Gestión de alquiler vacacional en Mallorca: comisiones, qué incluye y cómo elegir empresa
Qué hace de verdad una empresa de gestión de alquiler vacacional en Mallorca, qué modelos de comisión existen, qué costes quedan fuera y qué preguntar antes de firmar.
Casi todos los propietarios que buscan gestión de alquiler vacacional en Mallorca creen que están contratando comercialización, cuando en realidad lo que marca la diferencia es la operación. Publicar una villa en Airbnb, Booking o en un portal de lujo es la parte fácil y la que cualquiera puede replicar: fotos, descripción, calendario y precio. Lo difícil, y lo que decide si la temporada sale bien o mal, ocurre después: responder una consulta en menos de una hora cuando el huésped está comparando tres casas a la vez, filtrar reservas problemáticas antes de aceptarlas, coordinar un cambio de huéspedes de un sábado a otro con lavandería, limpieza a fondo, reposición y revisión técnica en la misma mañana, y resolver a las once de la noche de un domingo de agosto que el aire acondicionado del dormitorio principal ha dejado de enfriar. Una gestora que solo comercializa te deja precisamente esa parte a ti, aunque el contrato no lo diga con esas palabras. Conviene separar mentalmente los tres bloques —comercialización y precios, atención al huésped, y operación de la casa— y preguntar, uno por uno, quién los ejecuta y con qué equipo.
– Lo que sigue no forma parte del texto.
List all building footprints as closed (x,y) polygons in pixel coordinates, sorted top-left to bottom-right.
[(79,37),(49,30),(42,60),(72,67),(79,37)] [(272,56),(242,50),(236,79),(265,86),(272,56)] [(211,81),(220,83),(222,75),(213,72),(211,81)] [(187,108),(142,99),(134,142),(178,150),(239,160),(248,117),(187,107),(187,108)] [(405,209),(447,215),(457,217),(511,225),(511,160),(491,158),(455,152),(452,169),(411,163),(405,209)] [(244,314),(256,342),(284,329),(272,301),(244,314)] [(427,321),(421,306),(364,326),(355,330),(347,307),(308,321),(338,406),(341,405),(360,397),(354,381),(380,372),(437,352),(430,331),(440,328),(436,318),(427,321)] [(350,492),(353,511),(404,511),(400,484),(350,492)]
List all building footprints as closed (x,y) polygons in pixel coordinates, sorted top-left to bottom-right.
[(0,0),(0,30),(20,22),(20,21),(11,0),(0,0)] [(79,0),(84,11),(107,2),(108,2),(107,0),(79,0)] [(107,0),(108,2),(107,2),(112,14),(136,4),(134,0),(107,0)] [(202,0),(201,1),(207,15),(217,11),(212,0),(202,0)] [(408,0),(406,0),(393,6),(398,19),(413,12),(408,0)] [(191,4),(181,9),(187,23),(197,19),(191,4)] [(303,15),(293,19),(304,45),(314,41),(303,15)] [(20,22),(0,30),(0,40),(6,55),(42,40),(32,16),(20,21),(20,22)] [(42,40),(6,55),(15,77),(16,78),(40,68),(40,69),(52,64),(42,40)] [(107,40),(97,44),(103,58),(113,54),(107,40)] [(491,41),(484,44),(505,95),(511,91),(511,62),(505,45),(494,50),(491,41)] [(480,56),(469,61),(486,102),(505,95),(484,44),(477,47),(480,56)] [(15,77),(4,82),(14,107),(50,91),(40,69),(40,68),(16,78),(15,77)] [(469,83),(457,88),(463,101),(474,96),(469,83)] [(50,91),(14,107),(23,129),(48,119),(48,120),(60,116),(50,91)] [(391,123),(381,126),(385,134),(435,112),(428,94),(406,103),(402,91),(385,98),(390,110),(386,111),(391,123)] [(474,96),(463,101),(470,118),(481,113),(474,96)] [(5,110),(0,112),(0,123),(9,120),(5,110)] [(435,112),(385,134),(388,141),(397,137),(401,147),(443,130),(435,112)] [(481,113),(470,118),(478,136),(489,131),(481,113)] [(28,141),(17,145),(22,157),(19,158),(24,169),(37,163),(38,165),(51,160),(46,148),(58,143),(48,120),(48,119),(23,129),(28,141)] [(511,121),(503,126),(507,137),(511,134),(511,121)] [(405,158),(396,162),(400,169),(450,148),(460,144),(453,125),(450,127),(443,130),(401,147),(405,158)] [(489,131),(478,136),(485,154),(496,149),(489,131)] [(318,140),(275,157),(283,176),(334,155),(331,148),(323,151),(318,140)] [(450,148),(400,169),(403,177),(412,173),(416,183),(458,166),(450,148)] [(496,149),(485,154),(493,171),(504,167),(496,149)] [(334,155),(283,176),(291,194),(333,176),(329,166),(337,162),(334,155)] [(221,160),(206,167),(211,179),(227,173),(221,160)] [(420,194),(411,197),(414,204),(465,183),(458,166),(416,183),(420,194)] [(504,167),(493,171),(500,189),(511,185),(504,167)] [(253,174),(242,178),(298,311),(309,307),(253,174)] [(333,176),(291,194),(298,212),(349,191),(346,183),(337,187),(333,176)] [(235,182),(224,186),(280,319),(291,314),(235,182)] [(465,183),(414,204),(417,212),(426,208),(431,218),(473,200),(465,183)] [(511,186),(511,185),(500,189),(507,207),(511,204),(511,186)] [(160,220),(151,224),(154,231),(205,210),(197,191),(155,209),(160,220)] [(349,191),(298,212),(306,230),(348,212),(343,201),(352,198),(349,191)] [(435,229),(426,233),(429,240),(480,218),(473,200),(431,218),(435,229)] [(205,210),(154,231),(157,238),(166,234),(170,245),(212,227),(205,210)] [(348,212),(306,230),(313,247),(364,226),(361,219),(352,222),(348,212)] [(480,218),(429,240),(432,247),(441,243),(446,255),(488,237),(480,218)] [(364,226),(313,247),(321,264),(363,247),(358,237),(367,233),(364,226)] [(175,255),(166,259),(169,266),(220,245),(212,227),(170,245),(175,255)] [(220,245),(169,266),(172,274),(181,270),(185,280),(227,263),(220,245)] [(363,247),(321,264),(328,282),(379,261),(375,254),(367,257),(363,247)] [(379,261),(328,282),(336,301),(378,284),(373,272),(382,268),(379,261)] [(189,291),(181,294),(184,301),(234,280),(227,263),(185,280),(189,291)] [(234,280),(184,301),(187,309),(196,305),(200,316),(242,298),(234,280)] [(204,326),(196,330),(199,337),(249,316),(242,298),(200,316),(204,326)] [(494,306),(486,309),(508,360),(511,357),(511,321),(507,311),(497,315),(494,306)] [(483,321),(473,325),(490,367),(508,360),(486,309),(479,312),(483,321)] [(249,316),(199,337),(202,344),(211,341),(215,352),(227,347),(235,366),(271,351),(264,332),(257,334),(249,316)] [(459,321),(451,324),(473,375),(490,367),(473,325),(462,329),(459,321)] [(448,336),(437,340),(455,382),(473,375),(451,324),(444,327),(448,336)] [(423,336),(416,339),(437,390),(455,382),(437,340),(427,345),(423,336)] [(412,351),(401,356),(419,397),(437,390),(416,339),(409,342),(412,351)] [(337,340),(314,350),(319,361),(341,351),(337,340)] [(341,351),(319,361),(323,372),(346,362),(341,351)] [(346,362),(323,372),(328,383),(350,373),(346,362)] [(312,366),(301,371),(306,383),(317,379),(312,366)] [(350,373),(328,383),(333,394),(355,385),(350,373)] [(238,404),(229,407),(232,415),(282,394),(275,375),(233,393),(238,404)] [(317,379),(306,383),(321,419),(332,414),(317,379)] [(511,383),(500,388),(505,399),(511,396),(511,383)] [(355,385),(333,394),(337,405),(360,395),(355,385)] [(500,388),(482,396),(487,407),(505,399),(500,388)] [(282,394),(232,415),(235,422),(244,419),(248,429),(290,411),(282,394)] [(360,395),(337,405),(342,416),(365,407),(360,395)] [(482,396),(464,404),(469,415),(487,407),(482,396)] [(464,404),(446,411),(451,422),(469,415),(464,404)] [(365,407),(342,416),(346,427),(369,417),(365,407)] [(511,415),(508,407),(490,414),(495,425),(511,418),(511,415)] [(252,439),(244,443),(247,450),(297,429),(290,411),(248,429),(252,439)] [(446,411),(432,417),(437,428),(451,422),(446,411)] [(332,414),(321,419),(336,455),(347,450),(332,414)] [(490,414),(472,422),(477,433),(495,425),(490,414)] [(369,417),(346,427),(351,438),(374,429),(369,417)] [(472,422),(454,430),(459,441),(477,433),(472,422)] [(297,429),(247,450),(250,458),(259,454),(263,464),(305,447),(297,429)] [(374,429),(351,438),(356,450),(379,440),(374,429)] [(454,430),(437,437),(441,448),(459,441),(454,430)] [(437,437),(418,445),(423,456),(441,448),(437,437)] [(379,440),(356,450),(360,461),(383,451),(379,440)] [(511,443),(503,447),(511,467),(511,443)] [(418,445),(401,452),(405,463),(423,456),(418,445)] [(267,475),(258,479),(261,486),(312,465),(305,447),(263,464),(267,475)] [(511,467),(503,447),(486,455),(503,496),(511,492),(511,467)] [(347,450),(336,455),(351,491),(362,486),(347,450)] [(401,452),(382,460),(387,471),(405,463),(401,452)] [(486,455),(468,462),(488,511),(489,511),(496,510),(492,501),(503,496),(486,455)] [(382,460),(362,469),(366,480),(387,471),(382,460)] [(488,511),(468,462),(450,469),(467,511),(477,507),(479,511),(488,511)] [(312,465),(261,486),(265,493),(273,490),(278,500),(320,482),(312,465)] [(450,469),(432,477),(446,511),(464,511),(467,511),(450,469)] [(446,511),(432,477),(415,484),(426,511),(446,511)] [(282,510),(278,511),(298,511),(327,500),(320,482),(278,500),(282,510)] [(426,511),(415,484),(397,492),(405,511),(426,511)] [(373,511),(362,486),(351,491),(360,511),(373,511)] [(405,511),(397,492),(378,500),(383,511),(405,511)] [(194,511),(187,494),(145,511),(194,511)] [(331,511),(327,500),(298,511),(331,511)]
Sobre las comisiones, la orientación honesta es que en Mallorca conviven varios modelos y que compararlos por el porcentaje aislado lleva casi siempre a error. La gestión integral —comercialización, precios, atención al huésped, operativa y coordinación de mantenimiento— suele moverse en una horquilla de dos dígitos sobre los ingresos por reserva, y crece cuanto más servicio presencial incluye y cuanto más lejos o más exigente es la villa. Los modelos de solo comercialización o solo distribución de canales cobran bastante menos, pero dejan fuera limpieza, check-in y guardia. Existe también la renta garantizada, en la que el operador te asegura un importe fijo por temporada y se queda el excedente: reduce tu riesgo, pero también tu techo y tu control sobre quién duerme en tu casa. Lo relevante es qué queda fuera del porcentaje en cada caso, porque casi siempre se facturan aparte la limpieza y lavandería de cada cambio, los consumibles y amenidades, el mantenimiento y las reparaciones, la jardinería y la piscina, y las comisiones que cobran las propias plataformas. Pide siempre una simulación anual completa, con ingreso bruto estimado, todos los descuentos y el neto real que llegaría a tu cuenta.
El contrato es donde se ven las intenciones. Revisa la duración y, sobre todo, la exclusividad y el preaviso para salir: los compromisos largos con penalización son la principal fuente de arrepentimiento. Comprueba quién decide el precio final y si hay revenue management real —ajuste dinámico por ocupación, eventos y ventana de reserva— o simplemente una tarifa fija por temporada. Fija por escrito quién asume el coste de una cancelación provocada por una avería, cómo se gestionan las fianzas y los desperfectos, y qué umbral de gasto puede autorizar la gestora sin consultarte, porque negociar cada reparación pequeña desde otro país es lo que arruina las estancias. Aclara también quién paga suministros y quién responde de los excesos de consumo, y qué seguro cubre qué: el de la casa, el de responsabilidad civil y el que aporten las plataformas no son intercambiables. Y exige reporting mensual con ocupación, tarifa media, ingresos, gastos desglosados y valoraciones de los huéspedes: sin ese cuadro no puedes saber si el problema de una temporada floja fue el precio, las fotos, la casa o la gestión.
En Mallorca hay además una capa de cumplimiento que ninguna empresa seria puede tratar como un trámite menor. La villa debe contar con licencia ETV y el número de registro tiene que aparecer en todos los anuncios; comercializar sin él expone al propietario, no solo al intermediario, a sanciones de cuantía muy alta, y las plataformas retiran los anuncios cuando el registro no cuadra. A eso se suman el registro y la comunicación de viajeros a las autoridades por cada estancia, la declaración y liquidación del impuesto de estancias turísticas, la facturación correcta al huésped y la fiscalidad de los rendimientos, distinta según seas residente o no residente en España. Pregunta directamente quién presenta cada cosa y con qué periodicidad, y desconfía de quien responda en vago. Las buenas señales, al final, son bastante concretas: equipo propio en la isla y no subcontratación total, capacidad de respuesta presencial en menos de una hora en temporada alta, limpieza y mantenimiento integrados en la misma estructura que gestiona las reservas, referencias verificables de otras villas del mismo perfil y disposición a enseñarte números reales de casas comparables. Una gestión bien montada no se nota en el porcentaje que cobra, sino en que la casa llega a agosto entera y vuelve de agosto igual.